Steve Jobs as Mainstream?
Don’t miss Lance Ulanoff’s piece in PC Magazine about the growing popularity of Apple’s Mac, especially since this is coming from a PC-centric publication.
When we do, eventually, look back–and a decade or so from now, we will–we’ll try to pinpoint the moment when Apple’s Macintosh and OS X began to pick up significant steam.
“Was it when OS X first launched, or the arrival of the first all-in-one, flat-panel iMac? Perhaps it was the moment when Apple chose Intel (and maybe Intel chose Apple)? Maybe it was the lackluster launch and sales performance of the Microsoft Windows Vista operating system?
“I’d say all of these elements share credit (some might say blame). In fact, it’s the confluence of these and other events that make this the perfect time for Apple’s market share to creep up past 10% to 15% and then 20% and then, well, beyond.”
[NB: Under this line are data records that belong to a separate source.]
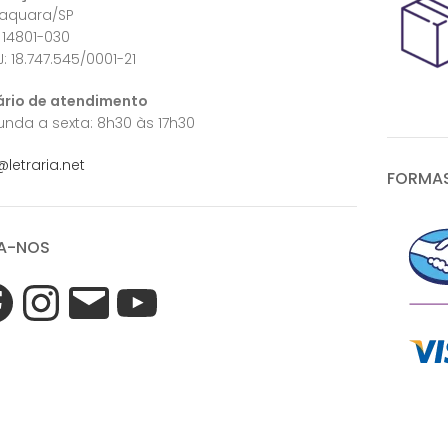
raquara/SP
 14801-030
: 18.747.545/0001-21
ário de atendimento
nda a sexta: 8h30 às 17h30
@letraria.net
FORMAS
A-NOS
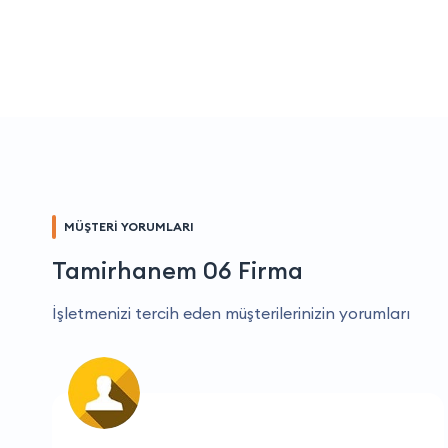
MÜŞTERİ YORUMLARI
Tamirhanem 06 Firma
İşletmenizi tercih eden müşterilerinizin yorumları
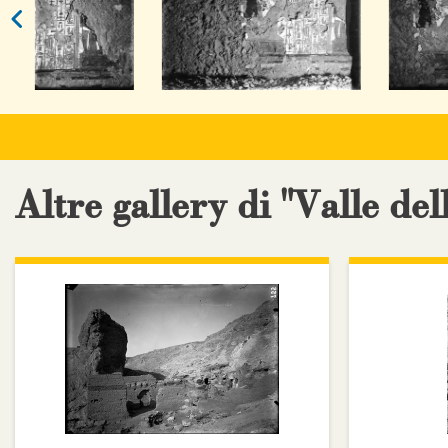
Altre gallery di "Valle del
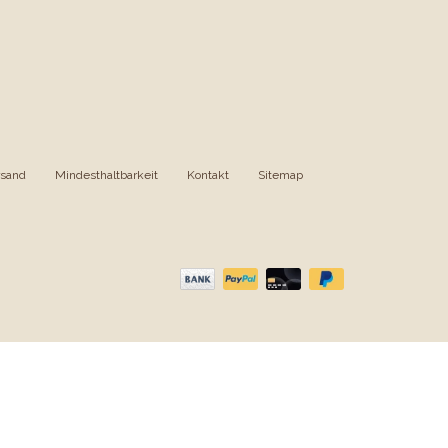
rsand
|
Mindesthaltbarkeit
|
Kontakt
|
Sitemap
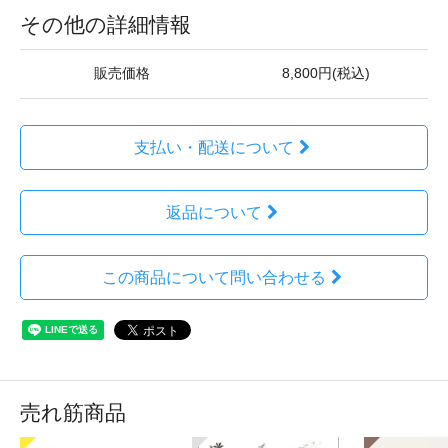
その他の詳細情報
販売価格
8,800円(税込)
支払い・配送について
返品について
この商品について問い合わせる
売れ筋商品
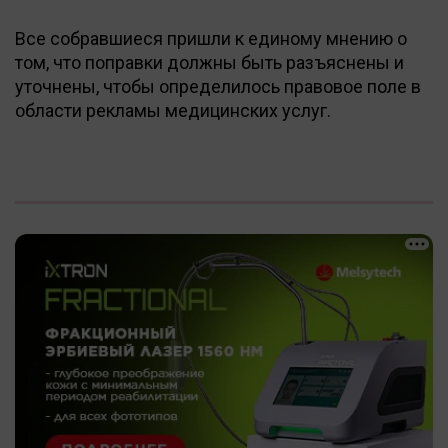
Все собравшиеся пришли к единому мнению о
том, что поправки должны быть разъяснены и
уточнены, чтобы определилось правовое поле в
области рекламы медицинских услуг.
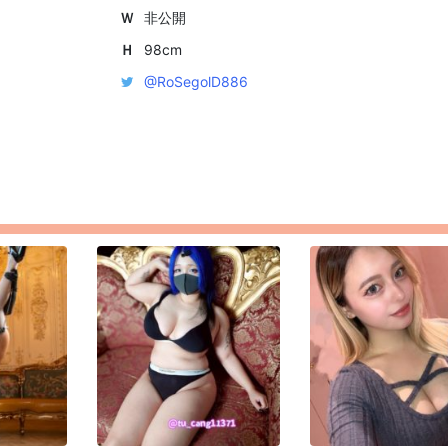
Ｗ
非公開
Ｈ
98cm
@RoSegolD886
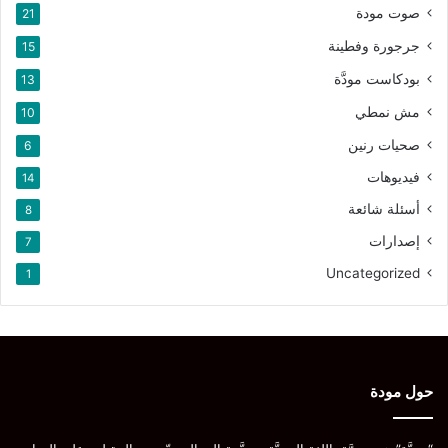
صوت مودة
21
جرجورة وفطينة
15
بودكاست مودَّة
13
مش نمطي
10
صحيات رنين
6
فيديوهات
14
أسئلة شائعة
8
إصدارات
7
Uncategorized
1
حول مودة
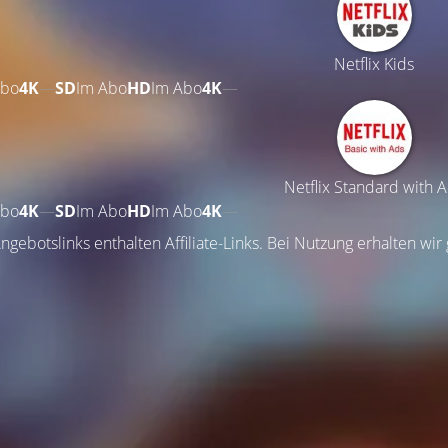
Netflix Kids
Abo
4K
—
SD
Im Abo
HD
Im Abo
4K
—
Netflix Standard with 
Abo
4K
—
SD
Im Abo
HD
Im Abo
4K
—
ngebotslinks enthalten Affiliate-Links. Bei Nutzung erhalten wir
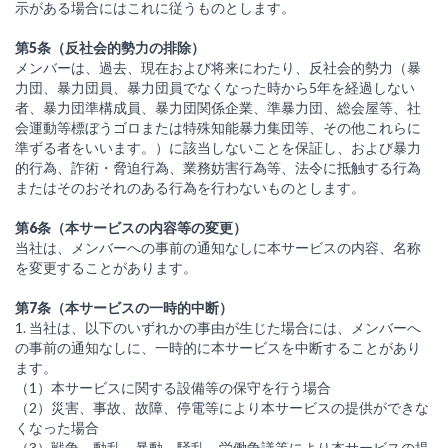
示がある場合にはこれに従うものとします。
第5条（反社会的勢力の排除）
メンバーは、過去、現在および将来にわたり、反社会的勢力（暴
力団、暴力団員、暴力団員でなくなった時から5年を経過しない
者、暴力団準構成員、暴力団関係企業、準暴力団、総会屋等、社
会運動等標ぼうゴロまたは特殊知能暴力集団等、その他これらに
準ずる者をいいます。）に該当しないことを保証し、および暴力
的行為、詐術・脅迫行為、業務妨害行為等、法令に抵触する行為
またはそのおそれのある行為を行わないものとします。
第6条（本サービスの内容等の変更）
当社は、メンバーへの事前の通知なしに本サービスの内容、名称
を変更することがあります。
第7条（本サービスの一時的中断）
1. 当社は、以下のいずれかの事由が生じた場合には、メンバーへ
の事前の通知なしに、一時的に本サービスを中断することがあり
ます。
（1）本サービスに関する設備等の保守を行う場合
（2）災害、事故、故障、停電等により本サービスの提供ができな
くなった場合
（3）戦争、動乱、暴動、騒乱、労働争議等により本サービスの提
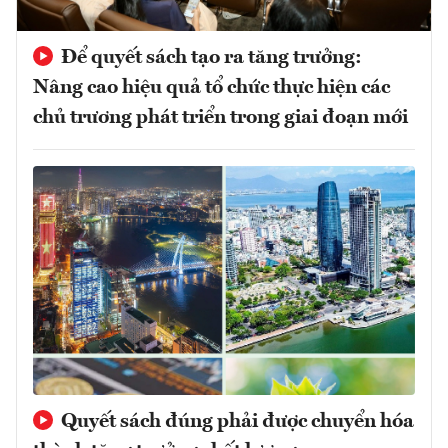
Để quyết sách tạo ra tăng trưởng:
Nâng cao hiệu quả tổ chức thực hiện các
chủ trương phát triển trong giai đoạn mới
Quyết sách đúng phải được chuyển hóa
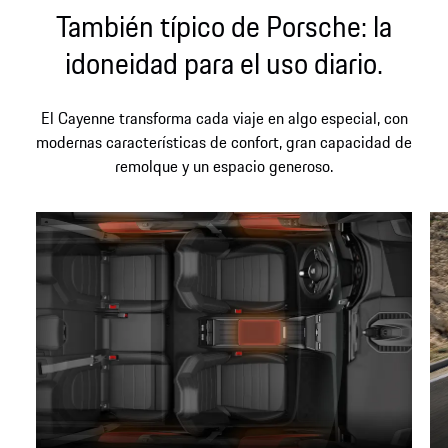
También típico de Porsche: la
idoneidad para el uso diario.
El Cayenne transforma cada viaje en algo especial, con
modernas características de confort, gran capacidad de
remolque y un espacio generoso.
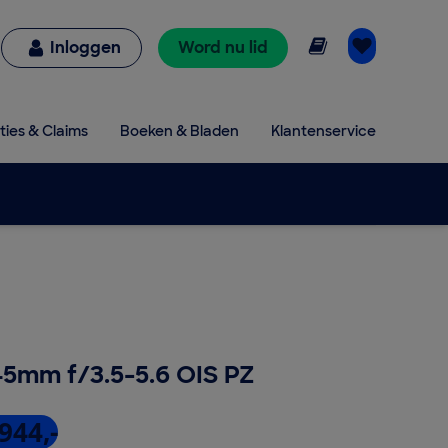
Online lezen
Inloggen
Word nu lid
ties & Claims
Boeken & Bladen
Klantenservice
5mm f/3.5-5.6 OIS PZ
944,-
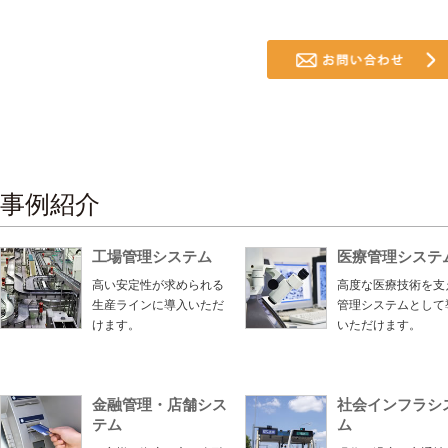
事例紹介
工場管理システム
医療管理システ
高い安定性が求められる
高度な医療技術を支
生産ラインに導入いただ
管理システムとして
けます。
いただけます。
金融管理・店舗シス
社会インフラシ
テム
ム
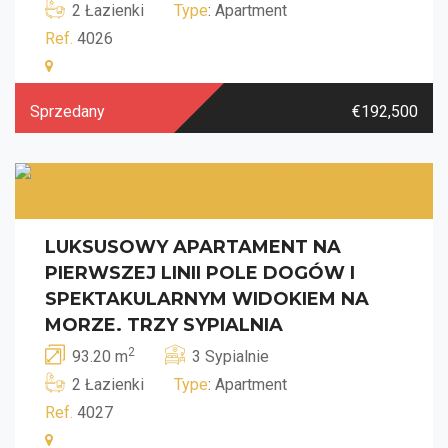
2 Łazienki
Type
: Apartment
Ref.
4026
Sprzedany
€192,500
LUKSUSOWY APARTAMENT NA
PIERWSZEJ LINII POLE DOGÓW I
SPEKTAKULARNYM WIDOKIEM NA
MORZE. TRZY SYPIALNIA
2
93.20 m
3 Sypialnie
2 Łazienki
Type
: Apartment
Ref.
4027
Well, we’ll see about that, but only if–in my mind–Apple’s iconic CEO Steve Jobs strikes even more and more significant partnerships around the tech space. That includes heavyweights like Google, Yahoo and even MySpace.
While that might not mean a big bear hug with Microsoft (although iTunes is one of the most popular pieces of Windows software), pictured here at the D5 conference, it’s in Jobs’s interest to control the experience–a unilateral solution–while also showing an ability to be open to all kinds of innovation not created in Cupertino.